L ‘institute had to revise upwards its forecasts for 2015 and 2016 than earlier projections of December, respectively 0.5% and 0.4%, adds: “This is’ particularly due to the drop in oil prices, the gradual consolidation of external demand, improved financing conditions thanks to our accommodative monetary policy and the euro deprezzamenteo “.
Draghi defends Quantitative easing launched from Frankfurt and confirms that the pace of purchases of government securities by ECB, started on March 9, will settle ‘on the 60 billion already’ by the end of this first month.
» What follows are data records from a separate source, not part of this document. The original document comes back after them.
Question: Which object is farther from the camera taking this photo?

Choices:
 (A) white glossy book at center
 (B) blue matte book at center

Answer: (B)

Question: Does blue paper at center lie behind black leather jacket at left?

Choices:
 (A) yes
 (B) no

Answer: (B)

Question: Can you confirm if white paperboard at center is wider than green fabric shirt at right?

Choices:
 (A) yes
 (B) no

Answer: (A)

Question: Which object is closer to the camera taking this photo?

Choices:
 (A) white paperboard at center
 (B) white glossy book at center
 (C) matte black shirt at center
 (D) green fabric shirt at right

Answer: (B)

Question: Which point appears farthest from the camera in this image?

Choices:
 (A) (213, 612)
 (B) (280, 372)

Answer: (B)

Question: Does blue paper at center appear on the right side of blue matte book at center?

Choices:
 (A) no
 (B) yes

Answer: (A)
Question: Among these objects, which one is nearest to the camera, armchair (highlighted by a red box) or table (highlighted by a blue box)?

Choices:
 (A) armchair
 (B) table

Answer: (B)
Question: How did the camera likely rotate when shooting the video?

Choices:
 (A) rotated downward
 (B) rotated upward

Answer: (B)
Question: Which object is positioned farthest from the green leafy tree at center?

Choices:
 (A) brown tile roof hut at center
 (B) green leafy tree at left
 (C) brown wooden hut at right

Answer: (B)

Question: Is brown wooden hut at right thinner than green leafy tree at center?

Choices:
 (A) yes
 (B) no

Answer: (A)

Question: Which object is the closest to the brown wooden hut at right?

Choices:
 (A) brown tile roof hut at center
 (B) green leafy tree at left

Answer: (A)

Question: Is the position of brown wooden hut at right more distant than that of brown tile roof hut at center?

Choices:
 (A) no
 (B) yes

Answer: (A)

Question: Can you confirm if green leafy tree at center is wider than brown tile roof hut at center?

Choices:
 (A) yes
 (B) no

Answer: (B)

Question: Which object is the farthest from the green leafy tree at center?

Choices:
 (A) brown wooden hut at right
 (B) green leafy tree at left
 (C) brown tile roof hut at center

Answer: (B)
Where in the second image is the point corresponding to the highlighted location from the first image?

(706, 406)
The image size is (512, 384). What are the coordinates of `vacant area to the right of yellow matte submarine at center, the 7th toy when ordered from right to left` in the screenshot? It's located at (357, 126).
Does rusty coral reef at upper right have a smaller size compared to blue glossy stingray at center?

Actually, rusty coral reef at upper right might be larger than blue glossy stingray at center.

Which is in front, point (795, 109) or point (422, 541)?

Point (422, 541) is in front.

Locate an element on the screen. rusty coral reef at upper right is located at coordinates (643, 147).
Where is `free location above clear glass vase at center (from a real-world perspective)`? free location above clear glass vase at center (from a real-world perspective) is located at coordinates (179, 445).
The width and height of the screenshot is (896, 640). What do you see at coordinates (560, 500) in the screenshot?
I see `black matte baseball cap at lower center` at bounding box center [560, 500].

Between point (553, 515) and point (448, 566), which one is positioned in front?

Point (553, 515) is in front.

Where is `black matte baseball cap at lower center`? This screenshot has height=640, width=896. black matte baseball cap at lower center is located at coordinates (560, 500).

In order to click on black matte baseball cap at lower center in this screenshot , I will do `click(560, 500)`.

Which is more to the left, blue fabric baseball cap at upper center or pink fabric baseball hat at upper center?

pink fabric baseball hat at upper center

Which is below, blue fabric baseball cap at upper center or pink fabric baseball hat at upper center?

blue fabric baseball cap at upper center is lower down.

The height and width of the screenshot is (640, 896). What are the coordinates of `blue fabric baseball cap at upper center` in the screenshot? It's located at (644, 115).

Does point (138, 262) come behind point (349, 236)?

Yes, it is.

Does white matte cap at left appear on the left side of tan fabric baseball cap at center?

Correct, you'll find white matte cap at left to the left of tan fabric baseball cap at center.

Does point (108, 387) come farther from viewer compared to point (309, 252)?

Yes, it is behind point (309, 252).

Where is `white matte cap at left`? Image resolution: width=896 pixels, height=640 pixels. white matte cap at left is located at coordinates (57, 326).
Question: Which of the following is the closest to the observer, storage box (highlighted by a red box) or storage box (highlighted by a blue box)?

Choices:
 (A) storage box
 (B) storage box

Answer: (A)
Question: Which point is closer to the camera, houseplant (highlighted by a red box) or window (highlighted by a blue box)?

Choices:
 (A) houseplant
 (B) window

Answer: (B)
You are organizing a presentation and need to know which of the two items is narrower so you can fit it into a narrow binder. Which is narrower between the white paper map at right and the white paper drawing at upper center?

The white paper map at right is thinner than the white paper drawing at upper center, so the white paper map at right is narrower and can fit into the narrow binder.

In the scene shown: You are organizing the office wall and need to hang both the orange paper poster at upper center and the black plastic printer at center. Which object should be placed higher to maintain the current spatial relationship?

Overall, purchases will amount to 60 billion a month “at least until the end of September 2016,” but in any case “until we see a sustained adjustment of inflation, consistent with our goal of achieving a rate of inflation below, but close to, 2% over the medium term. ” The same ECB announced today that the March 20, 2015, bought 26.3 million euro (28.7 billion dollars) in government bonds, under the plan of Quantitative easing. As for Greece, Draghi reiterated that the ongoing talks between Greece and institutions aim to “create the conditions for the renewal of the financial assistance program” and said he was “confident” that this result will be ‘reached. “Greece – said – must undertake to meet its debt obligations with the policies of the future, for the review of the program.” As explained during his hearing at the European Parliament, the ECB ‘and’ ready to reintroduce the derogation “for Greek bonds, which can not be used as” collateral “as it does not meet the required criteria, once it is arrived to the review of the aid program. The exposure of the ECB against Greece and ‘€ 104 billion, or more than double compared to last December when he was 50 billion, remembers Draghi. It is, he said, 60% of the GDP greek. And the goodness ‘of the program of Quantitative easing and’ intervened again today also the governor of the Bank of Italy, Ignazio Visco, that “the program to purchase government bonds improves the macroeconomic environment, reduces uncertainty, says trust “. However, he added the number one of Via Nazionale, ‘and’ a program designed by nature to fade when it will have ‘achieved the goal of ensuring the stability’ of prices, so ‘as defined in the mandate of the ECB. And’ this is the time to intervene structurally growth potential of the economy – he concluded – with tools leading to increase productivity at a time ‘and employment, creating new revenue and new demand. ” (AGI).